COI defende limite de idade e quer impedir novas Rayssas nas Olimpíadas

por Demétrio Vecchioli | Folhapress

COI defende limite de idade e quer impedir novas Rayssas nas Olimpíadas
Rayssa subiu no pódio com meninas de 12 e 13 anos | Foto: Divulgação/ Tokyo 2020

O Comitê Olímpico Internacional (COI) recomentou que as federações internacionais incluam limites de idade nos critérios de classificação para os Jogos Olímpicos de Paris apresentados à entidade na semana passada. Após passar por revisão, os primeiros foram publicados nesta terça-feira (5), ainda sem o documento relativo ao skate, mas com imposição de limites em modalidades como o triatlo e o vôlei de praia.
 

Tradicionalmente, cada federação internacional (conhecidas pela sigla IF) têm autonomia para estipular critérios de classificação e de elegibilidade. Nos esportes onde o corpo pequeno pode ser um fator positivo, há várias décadas já existe uma idade mínima, de forma a proteger crianças e adolescentes de rotinas intensas de treinamento e pressão. Na ginástica, por exemplo, as mulheres precisam ter ao menos 15 anos e, os homens, 17.
 

Mas o skate, ao entrar no programa olímpico, não incluiu limite de idade, e isso causou uma situação atípica em Tóquio, especialmente no feminino, com a britânica Sky Brown, a brasileira Rayssa Leal, a japonesa Momiji Nishiya, todas na época com 13 anos, e a também japonesa Kokona Hiraki, então com 12, chegando ao pódio. Também em Tóquio, a síria Hend Zaza, de 12 anos, se tornou a atleta mais jovem nos Jogos Olímpicos em mais de meio século.
 

O cenário se agravou depois que, nos Jogos Olímpicos de Inverno, a russa Kamila Valieva, de 15 anos, em sua primeira temporada na patinação artística adulta, foi pega em exame antidoping, criando uma contradição. Ela podia competir, disputar medalha, mas sua suspensão não podia ser publicada porque ela é menor de idade.
 

Depois disso, a ISU, federação internacional da patinação, recebeu pedidos para aumentar a idade mínima de 15 para 17 anos e encomendou um estudo à sua comissão médica, que apontou que um aumento gradual ajudaria a proteger a saúde física e mental dos atletas.
 

De acordo com o site Inside The Games, o Conselho Executivo do COI recomendou às IFs que incluíssem o limite de idade em seus critérios para 2024 depois que o sistema de classificação foi aprovado na semana passada.

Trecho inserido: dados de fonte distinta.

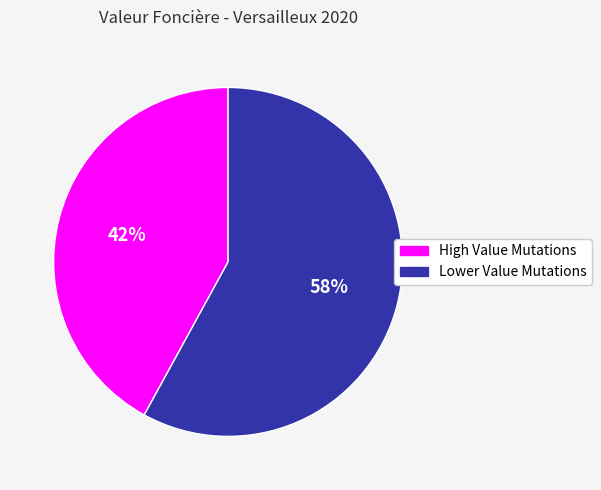

Does any single category account for the majority?

Yes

Segundo o site, elas foram aconselhadas a fazerem "ajustes apropriados" se necessário.
 

O breaking, que estreia nos Jogos Olímpicos em Paris, divulgou nesta terça-feira seus critérios incluiu a necessidade de o atleta ter nascido antes de 31 de dezembro de 2007, o que tira os menores de 16 anos de Paris-2024. Rayssa, nascida em janeiro de 2008, por exemplo, não poderia competir na França por esse critério.
 

No triatlo, que não tinha limite de idade, impôs uma regra nesse sentido. Para as provas individuais, os atletas precisam ter nascido antes de 31 de dezembro de 2006. No revezamento misto, o limite é mais amplo, para atletas nascidos antes de 31 de dezembro de 2009 — neste caso, Paris poderia ter triatletas de 14 anos e meio. No vôlei de praia, o limite é ter feito 14 anos antes do primeiro dia de competição. Nos dois casos, as regras tendem a ser inócuas, já que são raríssimos os casos de atletas competindo entre os adultos aos 14 anos nesses esportes.